I feel like I’ve talked about Twitter before, but even if I haven’t, the name is pretty straightforward, referring to birdsong, appropriately enough for a platform featuring rapid-fire, short messages.
WhatsApp is also a fairly straightforward pun.
I can’t seem to find a record of how Snapchat’s creators came up with the name, but I can only assume it refers to the speed of communication they want to emphasise (in a snap). In fact, most social media have pretty straightforward names, without interesting stories behind them. LinkedIn for example, is pretty obvious: you’re LINKED IN to other people in your industry. It’s not surprising really. It’s not like these are like regular words, whose form and meaning developed over hundreds of years. Rather, these are business names, designed to be interesting, of course, but also quite straightforward and comprehensible, to make sure that as many people understand what the app/website is and does. It’s therefore unlikely that there’ll be an intriguing etymology behind any of them.
Facebook, though, seems to be the exception to this pattern. If you think about it, it’s not necessarily a logical name. Yes, Facebook does feature faces, lots of them in fact, but they’re hardly its main focus. And it doesn’t really resemble a book at all. If you attended an American university though, there’s a chance you’ve never found the name strange. In some American universities, a face book is a book filled with photographs of students and some limited biographical information. Quite literally face books (which often had online versions), they were meant to help students get to know each other (in Europe the college bar usually suffices for that).

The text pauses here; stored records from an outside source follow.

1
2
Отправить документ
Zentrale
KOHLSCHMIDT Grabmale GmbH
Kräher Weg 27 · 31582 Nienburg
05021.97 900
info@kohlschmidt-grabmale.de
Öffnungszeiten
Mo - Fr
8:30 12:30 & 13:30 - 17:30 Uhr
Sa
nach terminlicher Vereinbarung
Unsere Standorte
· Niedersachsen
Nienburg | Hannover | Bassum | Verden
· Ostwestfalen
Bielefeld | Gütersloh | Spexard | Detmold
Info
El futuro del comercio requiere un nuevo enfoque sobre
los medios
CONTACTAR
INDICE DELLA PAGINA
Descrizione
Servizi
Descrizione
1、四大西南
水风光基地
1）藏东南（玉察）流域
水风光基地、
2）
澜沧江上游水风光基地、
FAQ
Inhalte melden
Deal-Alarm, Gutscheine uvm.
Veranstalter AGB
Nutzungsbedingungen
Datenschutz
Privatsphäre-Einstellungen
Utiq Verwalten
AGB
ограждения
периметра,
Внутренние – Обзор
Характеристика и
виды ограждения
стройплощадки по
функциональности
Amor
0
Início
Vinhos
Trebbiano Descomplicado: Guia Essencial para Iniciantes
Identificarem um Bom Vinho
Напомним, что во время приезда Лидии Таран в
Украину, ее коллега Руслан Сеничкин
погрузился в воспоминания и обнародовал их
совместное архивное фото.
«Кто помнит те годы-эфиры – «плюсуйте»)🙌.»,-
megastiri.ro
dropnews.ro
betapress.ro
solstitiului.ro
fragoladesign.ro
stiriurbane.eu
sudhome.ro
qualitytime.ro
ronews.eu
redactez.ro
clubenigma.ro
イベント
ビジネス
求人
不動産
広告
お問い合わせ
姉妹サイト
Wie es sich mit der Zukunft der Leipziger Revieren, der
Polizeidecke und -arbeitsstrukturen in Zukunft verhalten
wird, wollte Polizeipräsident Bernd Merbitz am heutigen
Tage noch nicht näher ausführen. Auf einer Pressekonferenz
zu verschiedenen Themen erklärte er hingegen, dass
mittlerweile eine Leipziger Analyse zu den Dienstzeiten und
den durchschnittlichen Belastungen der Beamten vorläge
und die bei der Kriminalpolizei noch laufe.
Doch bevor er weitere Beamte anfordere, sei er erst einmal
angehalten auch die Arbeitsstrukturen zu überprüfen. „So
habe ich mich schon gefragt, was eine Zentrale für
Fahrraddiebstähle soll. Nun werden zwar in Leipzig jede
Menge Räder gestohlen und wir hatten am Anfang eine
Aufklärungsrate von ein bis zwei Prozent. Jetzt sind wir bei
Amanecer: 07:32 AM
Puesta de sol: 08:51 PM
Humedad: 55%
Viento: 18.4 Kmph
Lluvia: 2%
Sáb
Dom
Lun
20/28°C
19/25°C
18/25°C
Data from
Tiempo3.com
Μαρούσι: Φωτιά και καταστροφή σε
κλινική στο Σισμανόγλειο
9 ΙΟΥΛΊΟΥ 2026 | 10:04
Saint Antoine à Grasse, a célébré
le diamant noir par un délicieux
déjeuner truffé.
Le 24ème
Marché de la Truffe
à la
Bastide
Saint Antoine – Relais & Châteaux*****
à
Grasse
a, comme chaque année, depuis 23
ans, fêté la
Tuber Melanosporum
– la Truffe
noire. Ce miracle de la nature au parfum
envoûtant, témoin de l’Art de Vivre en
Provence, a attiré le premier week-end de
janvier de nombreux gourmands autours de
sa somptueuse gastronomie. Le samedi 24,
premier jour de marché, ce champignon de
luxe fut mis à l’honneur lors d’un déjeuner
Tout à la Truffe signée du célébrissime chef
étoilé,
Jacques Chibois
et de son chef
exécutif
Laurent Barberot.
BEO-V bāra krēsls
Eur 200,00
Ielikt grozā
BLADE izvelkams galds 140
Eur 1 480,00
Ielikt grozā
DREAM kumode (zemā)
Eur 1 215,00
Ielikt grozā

As Harvard lacked an online face book for the entire university, Mark Zuckerberg created The Facebook as an unofficial version. Soon it spread to other universities, the The was dropped, and you probably know the rest. The most unusual thing about the name Facebook though, is the fact that I don’t recall ever actually thinking it was a strange name. I signed up in 2007, but I don’t think I ever thought about the name until 2010. That’s when I saw the film The Social Network, and I believe I learned the origin of the name, which made me aware that I’d never thought about it before.
I guess it’s simply because it’s a good name. Even if the two words don’t necessarily logically go together, they’re so common that putting them together doesn’t feel strange. And even more importantly, they’ve got a nice rhythm. Facebook, one stressed syllable, one unstressed. Up, down. And something about the vowel sounds in that order works in a way that Bookface wouldn’t. It bypasses the logical part of the brain that should ask What on earth is a Facebook? and instead goes straight to that primitive part of the brain that responds to certain sounds on an instinctive level. And for all the layers of syntax or grammar that get layered onto a language, that’s basically how languages evolve, and what lies at the heart of them: sounds that we like.